Role of somatic cell coculture on CYP19A1 expression. Three independent FEO maturation protocols were analyzed in the absence (Ctr: hCG alone) or in the presence of primary somatic cell cocultures. Ten follicular walls per group were processed for gene expression analysis. The significance of mRNA values (p < 0.05) was statistically analyzed vs. Ctr Time 0 or vs. Ctr 24 h of incubation and indicated with (**) or (#) superscripts for p < 0.05, respectively.

Figure 8

Time course of EGF signaling cascade in FEO cultured in the presence or absence of OSE and TC. Immuno-blot analysis of EGF signaling cascade phospho-activation in FEO with OSE and TC was performed at 0, 1, and 24 h. Three independent biological replicates were performed, and a representative blot is shown. Eight follicular walls per group were processed and collected at 0, 1, and 24 h of FEO. Protein quantification graphs report media of signals detected in the three tested biological replicates. The significance of protein expression values (p < 0.05) was statistically analyzed vs. 0 h of FEO and indicated with (**) for p < 0.01.

Figure 9

(A) Comparison between somatic cells’ coculture effect on FEO and IVM protocol. Four independent biological replicates were performed for each tested experimental group (total number of oocytes analyzed: 136 and 134 respectively for IVM and FEO Ctr without CG, 148 and 138 for IVM and FEO Ctr without cells coculture, and 143 and 144 for IVM and FEO with OSE, 140 and 142 for IVM and FEO with GC, and 135 and 137 for IVM and FEO with TC). The significance of MII data collected in different cell-coculture experimental groups was analyzed within each protocol (IVM or FEO) vs.

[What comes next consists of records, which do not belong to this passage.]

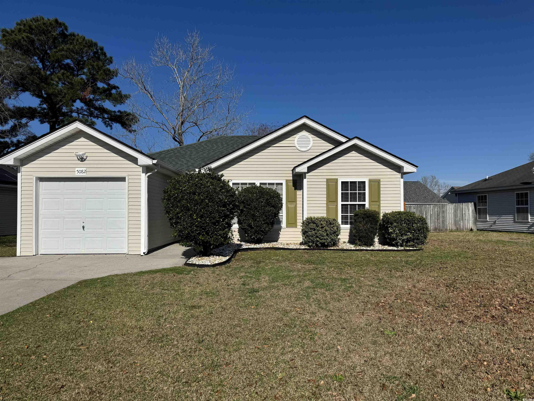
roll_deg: -0.4
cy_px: 200
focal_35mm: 24
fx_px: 370
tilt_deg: -1.7
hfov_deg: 71.6
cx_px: 267
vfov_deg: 56.8
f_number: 1.78
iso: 80
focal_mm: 6.76
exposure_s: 1/10417
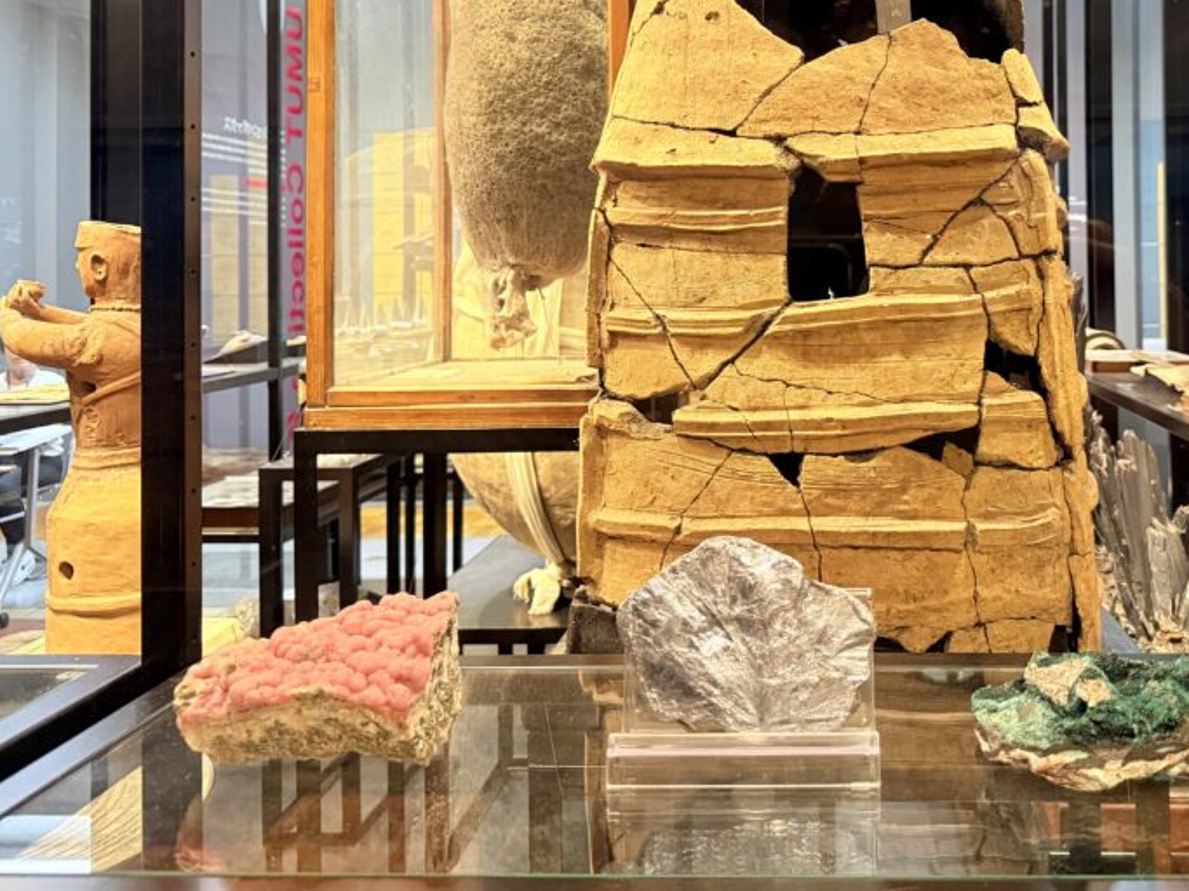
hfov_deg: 50.3
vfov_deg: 38.8
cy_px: 238
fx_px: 1236
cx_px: 806
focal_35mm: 36
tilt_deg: +0.3
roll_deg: +0.6
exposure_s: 1/50
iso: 400
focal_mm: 6.76
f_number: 1.78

EA-derived oocytes as negative Ctr (5 IU/mL hCG or 25 IU/mL hCG without cells, respectively, for IVM and FEO) and indicated with (*) or (**) superscript for p < 0.05 or p < 0.01. The significance of MII data collected in different cell-coculture experimental groups was analyzed within each protocol (IVM or FEO) vs. medium antral-derived oocytes as positive Ctr (5 IU/mL hCG without cells for IVM) and indicated with ($) superscript for p < 0.05. The significance of MII data between the two protocols (IVM vs. FEO) in each cell-coculture experimental group (OSE or GC or TC) was analyzed and indicated with (#) superscript for p < 0.05. (B) The developmental stage reached from parthenogenetic oocytes activation after 72 h of incubation. The parthenogenetic activation was performed on MII oocytes (extruded PB) obtained from IVM, and FEO optimized EA protocols (with OSE and hCG) and compared with that of IVM oocytes derived from medium antral follicles (positive Ctr). Three independent biological replicates were performed for each tested experimental group (total number of oocytes analyzed: 120, 134, and 128, respectively, derived from medium antral, IVM, and FEO protocols). The data were statistically analyzed, and the significant values for p < 0.05 were indicated with ^a vs. medium antral; ^b vs. EA IVM.